If you want to quickly deploy a Spark cluster on a Slurm server as a regular user, look at https://github.com/feng-li/spark-on-slurm.

Prerequisites

Make sure necessary environment variables are set. If you have the access to /etc/environment, you could write there and it will take effect gloablly. Otherwise, you have to write them to a file (usually in ~/.bashrc or ~/.zshrc) and source it before you start the servers.

## NOTE: /etc/environment dose not support `$` expantion.

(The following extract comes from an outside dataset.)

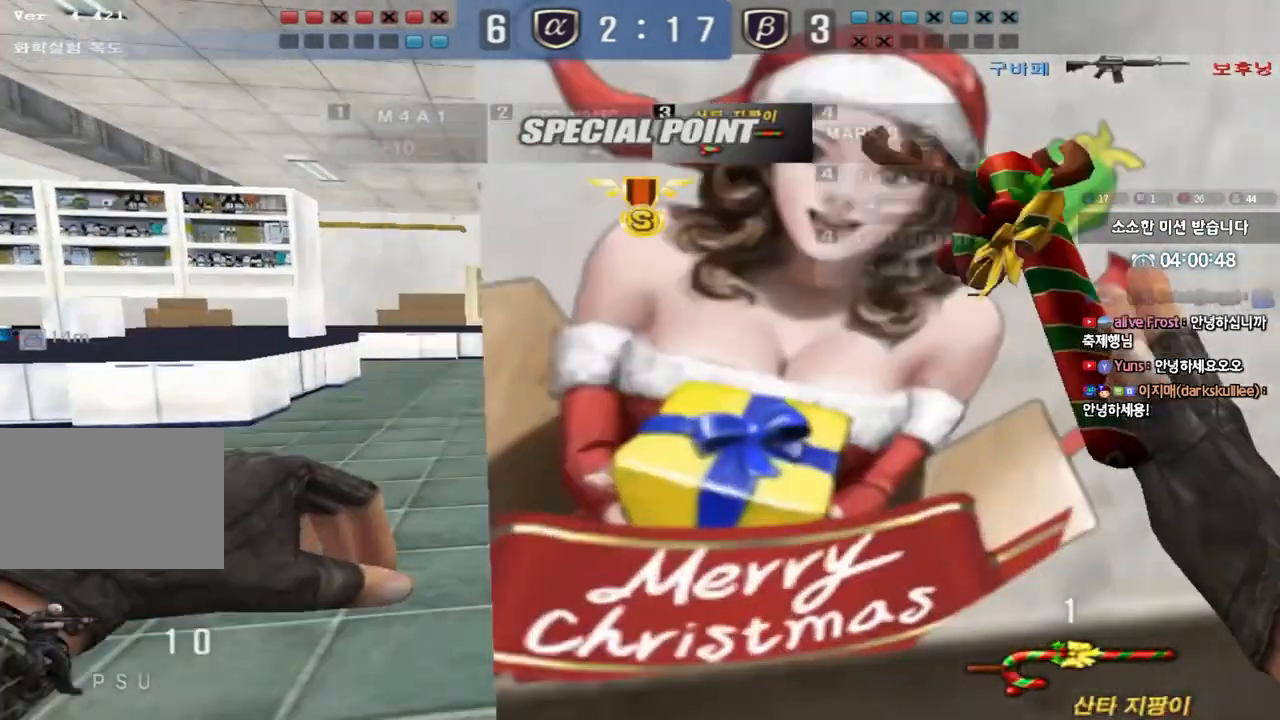
{"keys": ["a", "r", "shift", "w"], "events": [[400, "shift", "down"], [450, "r", "down"]]}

JAVA_HOME=/usr/lib/jvm/default-java/
HADOOP_HOME=/soft/APP/hadoop
SPARK_HOME=/soft/APP/spark
HADOOP_CONF_DIR=/soft/APP/hadoop-spark-conf/hadoop/etc/hadoop
SPARK_CONF_DIR=/soft/APP/hadoop-spark-conf/spark/conf

PATH=/soft/APP/hadoop/bin:/soft/APP/spark/bin:/usr/local/sbin:/usr/local/bin:/usr/sbin:/usr/bin:/sbin:/bin

Tuning Spark

Use the Kryo library to serialize objects. Set a faster serializer for Java serialization in the spark-defaults.conf could often speed up as much as 10x.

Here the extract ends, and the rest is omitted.